A recent entry on Michael Bauer's (SF Chronicle food critic) blog suggests that California Cabernet Sauvignon is not food friendly. Wags who have followed Bauer's reviews over the years might reply that yes, it is true that Cabernet Sauvignon does not work particularly well with a beet salad with goat cheese, but in many places in the United States, and yes even in California, people eat steaks.
In Bauer's defense, however, there is the evidence of my wine collection. Armed with statistics from CellarTracker!, I can report that while CA Cabs and French Bordeaux make up 26 percent of my collection, of the wines I drank last year, only seven percent were Bordeaux and six percent were Cabs. 87 percent weren't Cabernet Sauvignon based. And at my favorite restaurant in San Francisco, Daniel Patterson's Coi, it is possible to go through an entire twelve course tasting menu without encountering a single dish that would pair well with a big, alcoholic, oaky California Cab.
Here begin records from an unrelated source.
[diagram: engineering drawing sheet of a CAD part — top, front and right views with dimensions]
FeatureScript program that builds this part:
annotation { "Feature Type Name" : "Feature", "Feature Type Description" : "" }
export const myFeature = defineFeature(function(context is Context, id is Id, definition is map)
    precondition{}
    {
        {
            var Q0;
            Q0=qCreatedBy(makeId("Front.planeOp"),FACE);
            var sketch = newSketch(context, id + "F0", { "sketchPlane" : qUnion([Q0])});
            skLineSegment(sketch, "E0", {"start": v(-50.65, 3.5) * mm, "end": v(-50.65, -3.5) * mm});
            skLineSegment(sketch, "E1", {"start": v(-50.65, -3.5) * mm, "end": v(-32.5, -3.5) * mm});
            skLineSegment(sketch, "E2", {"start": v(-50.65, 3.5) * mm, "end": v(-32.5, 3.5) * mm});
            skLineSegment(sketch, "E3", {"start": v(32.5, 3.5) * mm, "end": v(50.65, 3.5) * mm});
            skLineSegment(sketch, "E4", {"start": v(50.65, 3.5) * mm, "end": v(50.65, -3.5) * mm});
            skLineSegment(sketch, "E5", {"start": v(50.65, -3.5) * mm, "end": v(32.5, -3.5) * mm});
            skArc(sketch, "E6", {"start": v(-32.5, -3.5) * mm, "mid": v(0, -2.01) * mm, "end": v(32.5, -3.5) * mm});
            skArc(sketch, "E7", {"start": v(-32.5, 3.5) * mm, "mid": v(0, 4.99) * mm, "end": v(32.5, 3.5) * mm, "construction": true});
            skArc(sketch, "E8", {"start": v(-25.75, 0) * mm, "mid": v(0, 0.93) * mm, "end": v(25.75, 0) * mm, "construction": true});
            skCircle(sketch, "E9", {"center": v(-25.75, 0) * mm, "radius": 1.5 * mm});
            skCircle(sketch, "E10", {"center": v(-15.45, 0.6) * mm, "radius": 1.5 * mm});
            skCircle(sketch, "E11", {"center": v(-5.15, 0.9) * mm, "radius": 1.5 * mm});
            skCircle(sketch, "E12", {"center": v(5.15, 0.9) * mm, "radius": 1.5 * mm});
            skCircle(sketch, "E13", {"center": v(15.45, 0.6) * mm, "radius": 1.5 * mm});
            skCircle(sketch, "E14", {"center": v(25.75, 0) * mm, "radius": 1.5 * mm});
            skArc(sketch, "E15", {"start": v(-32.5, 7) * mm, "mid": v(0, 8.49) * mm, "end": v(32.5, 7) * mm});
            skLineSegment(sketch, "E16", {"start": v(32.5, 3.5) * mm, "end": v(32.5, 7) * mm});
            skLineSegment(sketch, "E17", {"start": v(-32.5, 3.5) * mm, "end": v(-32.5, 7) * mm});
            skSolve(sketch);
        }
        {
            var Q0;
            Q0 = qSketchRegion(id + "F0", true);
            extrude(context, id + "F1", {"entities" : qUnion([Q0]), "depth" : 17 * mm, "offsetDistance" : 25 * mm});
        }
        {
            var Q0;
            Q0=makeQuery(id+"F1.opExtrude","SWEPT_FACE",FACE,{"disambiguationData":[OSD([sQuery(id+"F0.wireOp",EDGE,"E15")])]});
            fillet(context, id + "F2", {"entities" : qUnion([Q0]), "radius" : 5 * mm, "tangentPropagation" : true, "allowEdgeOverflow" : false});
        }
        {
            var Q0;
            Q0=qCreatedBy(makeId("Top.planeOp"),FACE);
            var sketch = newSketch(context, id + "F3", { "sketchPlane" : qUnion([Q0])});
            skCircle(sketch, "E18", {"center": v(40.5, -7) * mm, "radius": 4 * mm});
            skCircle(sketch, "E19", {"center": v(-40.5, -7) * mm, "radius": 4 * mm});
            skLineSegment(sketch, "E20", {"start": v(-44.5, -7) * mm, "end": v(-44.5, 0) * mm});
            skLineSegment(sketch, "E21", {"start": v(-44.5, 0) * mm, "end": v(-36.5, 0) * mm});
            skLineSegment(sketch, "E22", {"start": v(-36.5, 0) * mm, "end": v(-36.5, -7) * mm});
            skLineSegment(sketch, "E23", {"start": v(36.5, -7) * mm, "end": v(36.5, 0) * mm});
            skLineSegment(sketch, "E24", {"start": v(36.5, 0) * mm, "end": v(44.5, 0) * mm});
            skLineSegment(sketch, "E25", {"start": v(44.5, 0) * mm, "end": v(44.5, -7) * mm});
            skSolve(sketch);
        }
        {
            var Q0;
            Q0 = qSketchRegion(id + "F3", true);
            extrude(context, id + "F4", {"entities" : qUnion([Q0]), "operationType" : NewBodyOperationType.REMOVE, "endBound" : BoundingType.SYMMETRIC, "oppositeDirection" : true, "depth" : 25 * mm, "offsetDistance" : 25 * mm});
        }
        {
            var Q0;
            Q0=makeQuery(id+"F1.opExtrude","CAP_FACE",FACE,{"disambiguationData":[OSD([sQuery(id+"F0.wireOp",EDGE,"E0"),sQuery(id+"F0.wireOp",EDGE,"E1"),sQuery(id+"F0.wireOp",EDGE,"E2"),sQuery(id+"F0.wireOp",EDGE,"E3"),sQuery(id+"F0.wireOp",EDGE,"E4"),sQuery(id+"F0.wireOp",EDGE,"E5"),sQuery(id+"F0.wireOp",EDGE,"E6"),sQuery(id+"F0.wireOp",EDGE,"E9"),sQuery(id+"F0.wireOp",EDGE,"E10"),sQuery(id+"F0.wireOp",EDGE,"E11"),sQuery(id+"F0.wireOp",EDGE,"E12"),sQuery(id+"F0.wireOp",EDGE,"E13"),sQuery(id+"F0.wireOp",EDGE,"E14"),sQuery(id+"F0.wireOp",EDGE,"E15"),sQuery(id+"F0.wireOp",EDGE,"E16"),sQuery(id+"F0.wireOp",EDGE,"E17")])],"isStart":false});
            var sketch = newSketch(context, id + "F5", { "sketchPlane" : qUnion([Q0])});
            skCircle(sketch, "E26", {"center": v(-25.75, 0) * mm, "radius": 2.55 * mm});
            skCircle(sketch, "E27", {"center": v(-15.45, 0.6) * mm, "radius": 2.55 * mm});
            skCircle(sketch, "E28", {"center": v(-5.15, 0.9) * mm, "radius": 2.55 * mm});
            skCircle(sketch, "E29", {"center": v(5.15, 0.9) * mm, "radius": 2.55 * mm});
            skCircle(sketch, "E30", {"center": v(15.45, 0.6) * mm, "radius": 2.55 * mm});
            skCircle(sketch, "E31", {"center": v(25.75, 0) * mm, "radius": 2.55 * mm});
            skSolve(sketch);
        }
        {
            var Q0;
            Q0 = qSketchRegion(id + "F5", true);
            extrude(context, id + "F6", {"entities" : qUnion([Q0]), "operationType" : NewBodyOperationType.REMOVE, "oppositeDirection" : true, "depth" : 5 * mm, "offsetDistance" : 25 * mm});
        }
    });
I drank more Pinot Noir last year than Bordeaux plus CA Cabs. To me, it is more interesting, and it certainly pairs better with food. Although the trend in modern CA Pinot's is also towards higher alcohols and more extraction, thankfully there are still many producers offering more traditional wines. And our final defense against food-hostile wine is the grape itself: no matter what you do to a Pinot Noir, you cannot make it taste like Screaming Eagle.